Children from families with academic background are more stressful during university, says study

Reports published in Frontiers of Psychiatry, a Swiss-German research team has found this out by analysing the hair of female first-year students
Representational image
Representational image

Children who belong to families having academic backgrounds tend to exhibit more stress during their university phase, according to a recent study.

Reports published in Frontiers of Psychiatry, a Swiss-German research team has found this out by analysing the hair of female first-year students.

Study authors, Professor Alex Bertrams from the University of Bern and Dr. Nina Minkley from Ruhr-Universitat Bochum (RUB), have concluded that students may be stressed by the fear of jeopardising the social status of their families if they fail their degrees.

In stressful situations, the body releases an increased amount of the hormone cortisol, which also reaches growing hair and is stored there if the levels remain high over a lengthy period of time. By analysing the hair, researchers can identify the phases when a person had more stress.

In order to find out whether the stress levels of young people from different family backgrounds differ when they're starting university, the research team recruited a total of 71 test persons.

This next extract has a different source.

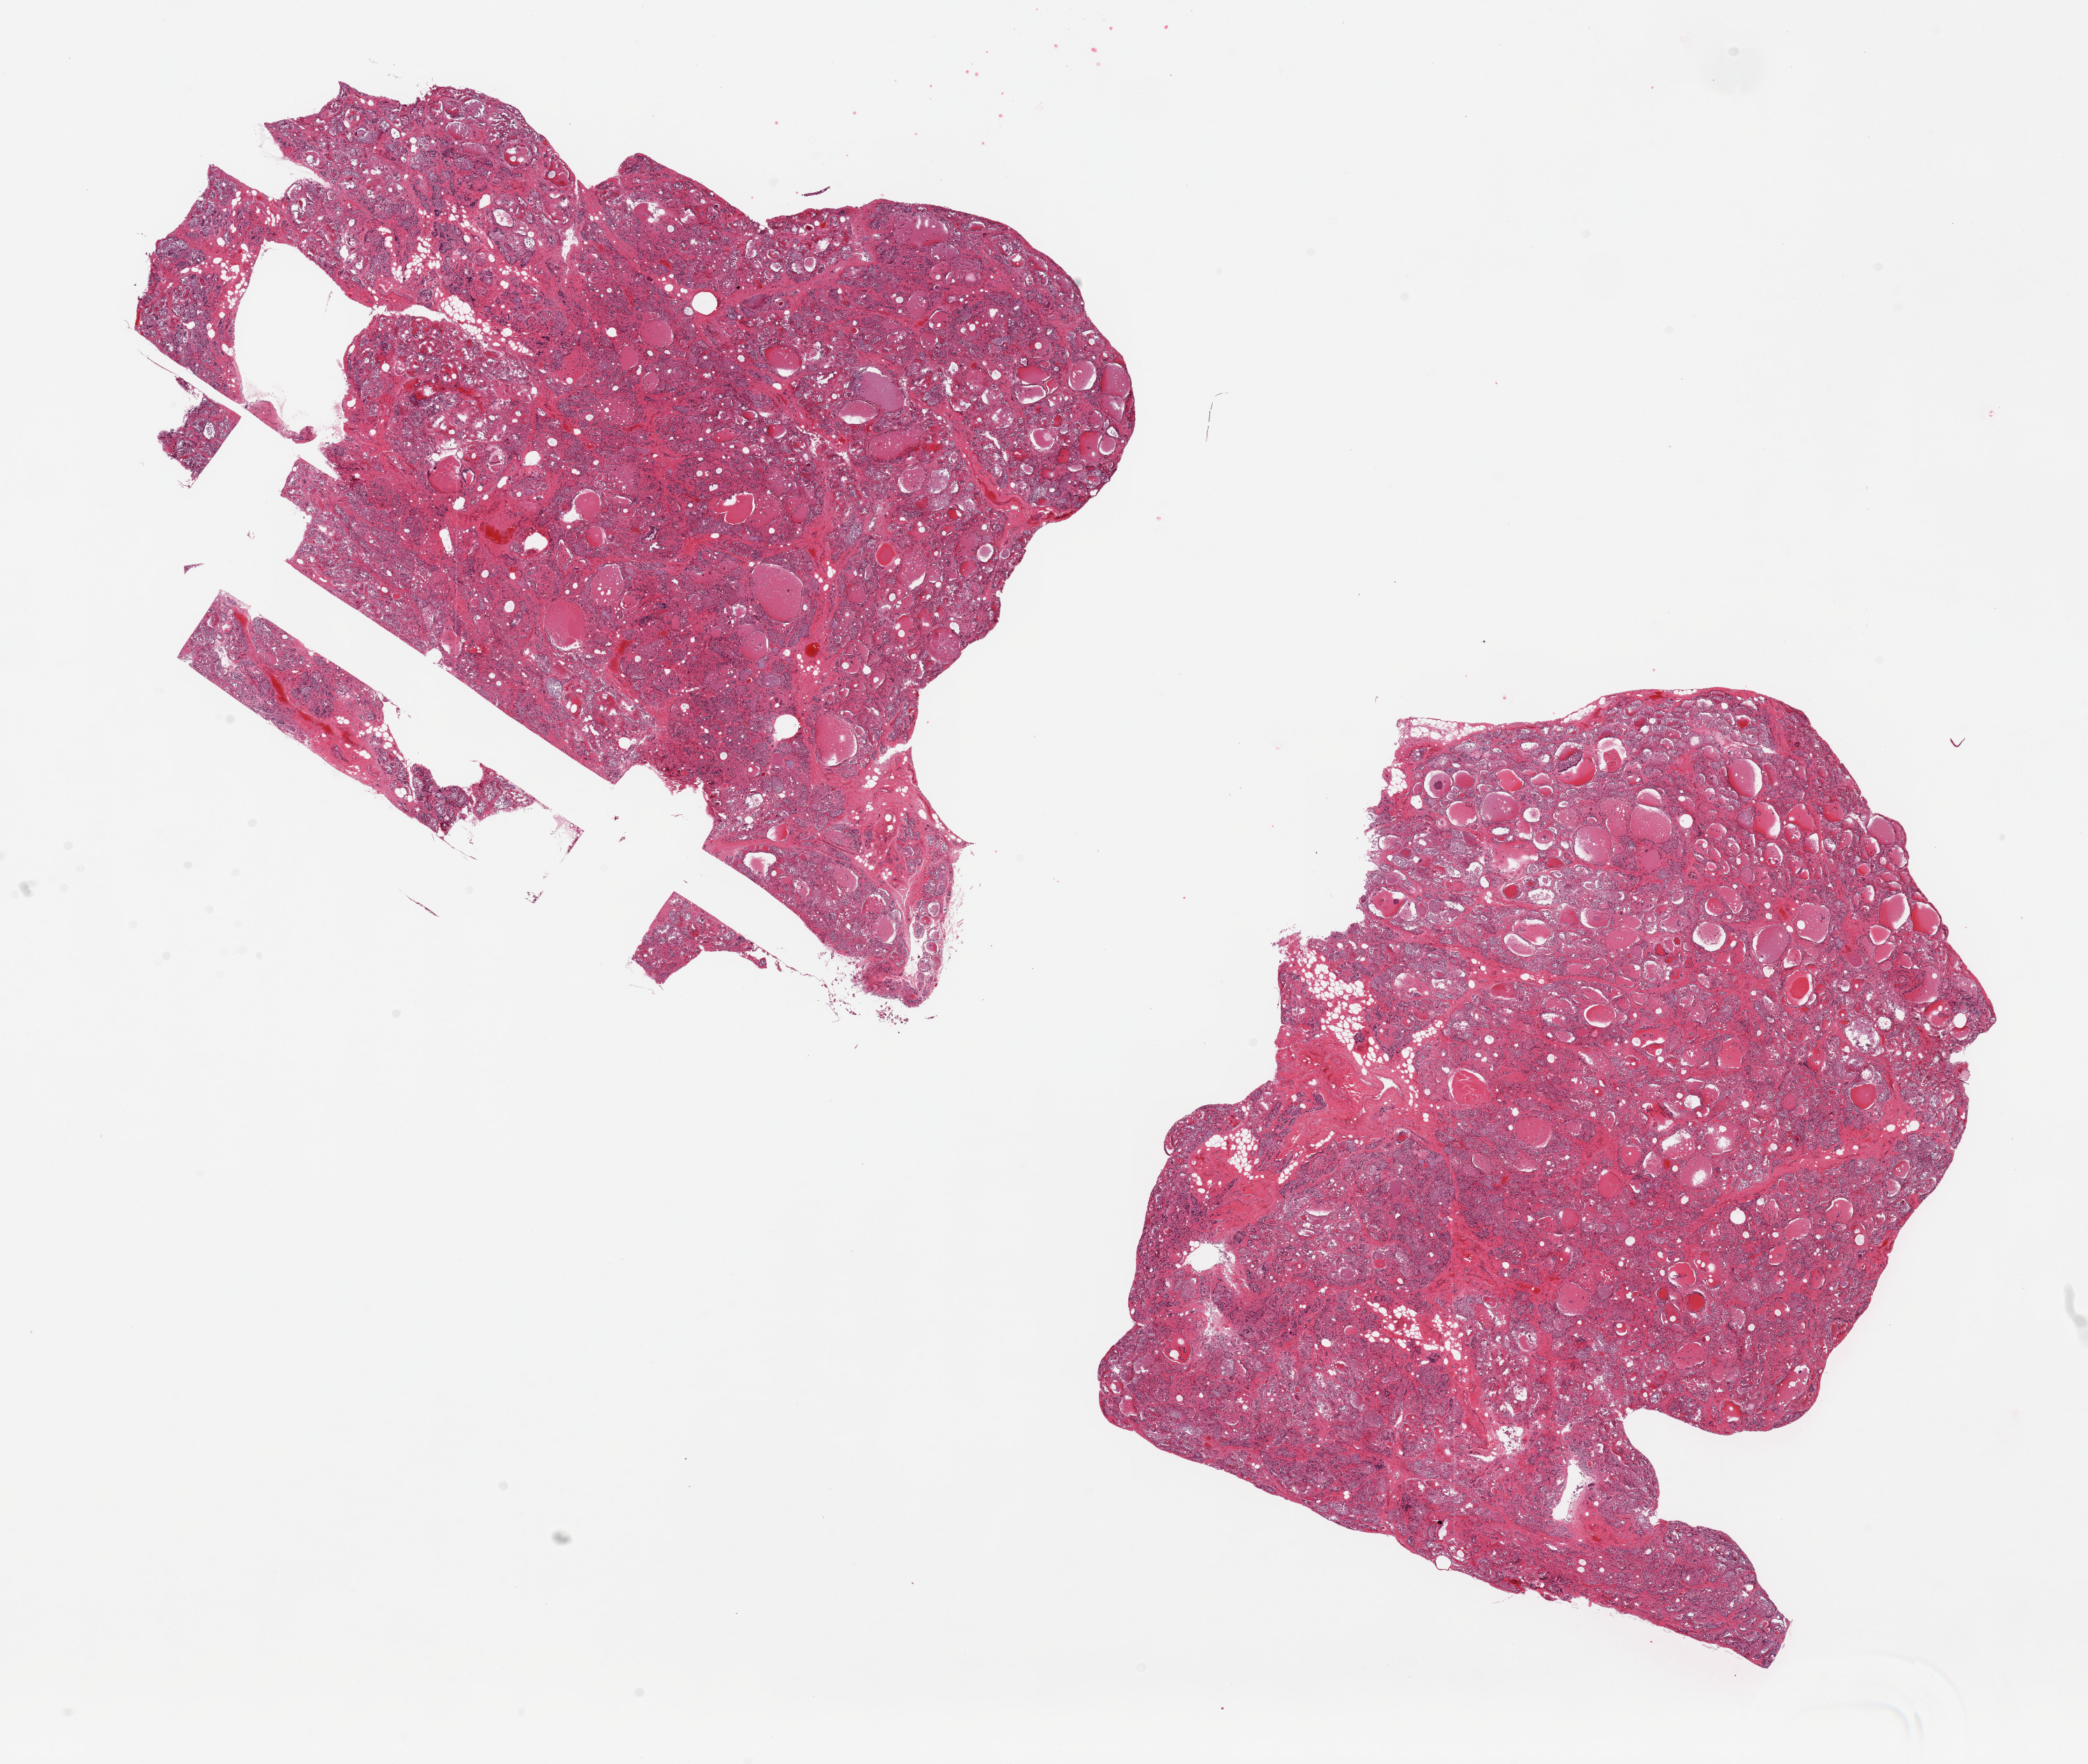
Whole-slide image, haematoxylin and eosin stain, brightfield, a low-resolution overview of the entire scanned area, about 23.6 x 20.0 mm (from a 20x scan). PAXgene-fixed, paraffin-embedded tissue. Sampled site (target tissue): thyroid. Tissue donor sample. Male donor.
Review note (as recorded): 2 pieces.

"The only inclusion criteria were that they started their first semester and that they had sufficiently long hair," explains Nina Minkley from the Behavioural Biology and Didactics of Biology research group at RUB.

"In the end, this meant that we recruited almost only women, and we decided not to include the few eligible men to avoid falsifying the results," Minkley added.

The participants supplied the research team with three thin strands of hair each, which were cut off near the scalp. Since hair grows about one centimetre per month, the researchers examined the latest one and a half centimetres that had grown in the six weeks since the beginning of the semester.

In addition, the participants filled out questionnaires in which they provided information about their parents' educational background. They were also asked about the stress they subjectively perceived.

It emerged that first-year students from academic households where at least one parent had a university degree exhibit higher stress levels than those from non-academic households, even though they didn't differ in other respects. The subjectively perceived stress levels, for example, were the same.

The research team interprets this result as an indication of female students from academic households being under greater pressure because failing their study would result in a loss of status for them and their families.

This is in line with findings in sociological studies, which have shown that children of academics tend to go to university even if their academic performance isn't expected to be successful, based on their school grades.

"Children of non-academics, on the other hand, can only win and are therefore probably less stressed," concluded Minkley.